Dave Hornyak, the assistant dean of the Honors College, said Murrell has refined the mission by formalizing the requirements for the Honors College and distinction.

“She is creating an environment which encourages scholarship of impact among Pitt students,” Hornyak said. “I admire her passion, energy, never-ending ideas, but most of all, I admire her commitment to the students at Pitt. She lives the values she speaks.”

Murrell also implemented many significant changes to the Honors College experience for first-year students. For last academic year, she introduced a new requirement that first-year honors students live in Sutherland Hall. But this requirement has been lifted for the upcoming academic year after student backlash. Honors students now have the option to live in the honors housing units in Sutherland or Brackenridge halls, or opt out of honors housing entirely.

Another change for Murrell’s first year was the addition of a new joint-degree program.
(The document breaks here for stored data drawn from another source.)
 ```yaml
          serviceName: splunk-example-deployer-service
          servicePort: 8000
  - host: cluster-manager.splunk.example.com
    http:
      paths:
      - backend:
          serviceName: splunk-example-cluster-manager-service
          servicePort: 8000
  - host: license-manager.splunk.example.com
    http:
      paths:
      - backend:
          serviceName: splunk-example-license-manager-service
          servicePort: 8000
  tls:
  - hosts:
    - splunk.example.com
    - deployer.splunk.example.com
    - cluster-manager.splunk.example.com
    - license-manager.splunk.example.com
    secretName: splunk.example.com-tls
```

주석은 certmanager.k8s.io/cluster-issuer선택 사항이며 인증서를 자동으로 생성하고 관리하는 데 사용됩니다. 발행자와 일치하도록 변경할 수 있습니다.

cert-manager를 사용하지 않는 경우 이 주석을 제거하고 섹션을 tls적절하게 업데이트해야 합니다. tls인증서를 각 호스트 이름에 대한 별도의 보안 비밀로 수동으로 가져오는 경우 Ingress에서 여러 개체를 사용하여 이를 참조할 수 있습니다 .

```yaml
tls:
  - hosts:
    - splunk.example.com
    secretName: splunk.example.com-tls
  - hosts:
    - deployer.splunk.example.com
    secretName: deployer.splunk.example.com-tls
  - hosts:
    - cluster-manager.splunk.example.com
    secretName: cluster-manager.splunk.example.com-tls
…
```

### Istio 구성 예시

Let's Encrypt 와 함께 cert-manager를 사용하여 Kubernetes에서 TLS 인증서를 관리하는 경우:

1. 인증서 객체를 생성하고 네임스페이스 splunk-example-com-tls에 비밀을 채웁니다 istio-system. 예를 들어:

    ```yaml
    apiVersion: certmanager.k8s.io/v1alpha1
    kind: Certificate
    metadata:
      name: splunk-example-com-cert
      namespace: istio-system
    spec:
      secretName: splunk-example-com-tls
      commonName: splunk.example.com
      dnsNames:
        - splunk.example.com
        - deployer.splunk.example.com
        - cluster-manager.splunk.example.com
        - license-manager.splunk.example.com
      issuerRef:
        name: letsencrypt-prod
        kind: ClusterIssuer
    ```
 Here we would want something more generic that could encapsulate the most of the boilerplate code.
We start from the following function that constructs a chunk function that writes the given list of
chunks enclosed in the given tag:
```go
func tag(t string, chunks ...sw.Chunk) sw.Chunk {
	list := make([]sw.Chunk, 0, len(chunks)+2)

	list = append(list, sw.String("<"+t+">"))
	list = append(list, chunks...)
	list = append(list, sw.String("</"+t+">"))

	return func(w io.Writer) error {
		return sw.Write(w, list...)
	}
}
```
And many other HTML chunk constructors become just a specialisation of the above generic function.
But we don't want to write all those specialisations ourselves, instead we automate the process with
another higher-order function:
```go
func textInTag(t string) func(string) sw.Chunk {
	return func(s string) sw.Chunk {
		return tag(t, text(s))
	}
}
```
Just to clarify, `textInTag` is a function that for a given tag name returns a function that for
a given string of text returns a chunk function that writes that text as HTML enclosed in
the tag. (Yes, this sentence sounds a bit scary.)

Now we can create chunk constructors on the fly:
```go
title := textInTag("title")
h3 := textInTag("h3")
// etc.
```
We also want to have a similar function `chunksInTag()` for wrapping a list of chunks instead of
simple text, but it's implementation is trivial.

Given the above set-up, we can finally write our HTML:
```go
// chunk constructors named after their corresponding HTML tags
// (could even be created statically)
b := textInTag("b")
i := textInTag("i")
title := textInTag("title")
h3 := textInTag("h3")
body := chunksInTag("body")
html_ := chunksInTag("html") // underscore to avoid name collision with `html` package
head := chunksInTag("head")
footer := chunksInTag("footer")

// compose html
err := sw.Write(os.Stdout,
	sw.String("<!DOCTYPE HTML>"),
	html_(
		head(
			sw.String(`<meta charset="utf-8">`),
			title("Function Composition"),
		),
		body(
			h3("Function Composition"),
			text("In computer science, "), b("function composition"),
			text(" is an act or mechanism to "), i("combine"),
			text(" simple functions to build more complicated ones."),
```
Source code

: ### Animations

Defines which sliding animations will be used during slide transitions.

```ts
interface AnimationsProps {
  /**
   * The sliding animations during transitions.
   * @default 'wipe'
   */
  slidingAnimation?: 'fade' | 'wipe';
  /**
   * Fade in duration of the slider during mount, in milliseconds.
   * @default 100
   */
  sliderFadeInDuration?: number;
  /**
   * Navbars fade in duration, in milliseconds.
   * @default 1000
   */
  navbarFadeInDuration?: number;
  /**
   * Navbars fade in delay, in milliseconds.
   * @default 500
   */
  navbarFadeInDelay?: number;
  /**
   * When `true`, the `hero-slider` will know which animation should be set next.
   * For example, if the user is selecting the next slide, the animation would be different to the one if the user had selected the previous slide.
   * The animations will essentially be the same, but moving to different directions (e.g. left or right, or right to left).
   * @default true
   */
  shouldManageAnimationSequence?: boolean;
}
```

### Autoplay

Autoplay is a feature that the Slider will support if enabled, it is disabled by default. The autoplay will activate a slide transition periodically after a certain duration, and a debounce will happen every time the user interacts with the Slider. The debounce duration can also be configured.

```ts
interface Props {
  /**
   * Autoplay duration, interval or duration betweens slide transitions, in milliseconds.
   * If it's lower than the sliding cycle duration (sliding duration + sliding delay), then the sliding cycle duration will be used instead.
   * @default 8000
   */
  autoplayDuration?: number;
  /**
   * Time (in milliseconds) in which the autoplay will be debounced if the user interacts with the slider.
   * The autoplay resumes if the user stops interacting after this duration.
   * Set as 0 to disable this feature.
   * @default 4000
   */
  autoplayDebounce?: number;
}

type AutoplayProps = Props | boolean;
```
This new program requires completion of the Honors Outside the Classroom Curriculum and 24 credits, while maintaining a 3.25 GPA. After completing all of the requirements, students will earn a “with honors” distinction on their diploma. Students in this program also have access to priority course registration, priority access to certain housing options and a personal mentor to help in their academic journey.

In order for students to take advantage of all upcoming projects, Murrell said, she advises incoming first-years to ask lots of questions and to keep in mind that learning takes place both inside and outside of classrooms.

“Pitt has a lot to offer our students and there is no way you can navigate this experience alone,” Murrell said. “Get involved in student organizations, activities, alumni events, community service projects and other opportunities to connect with people across the campus.”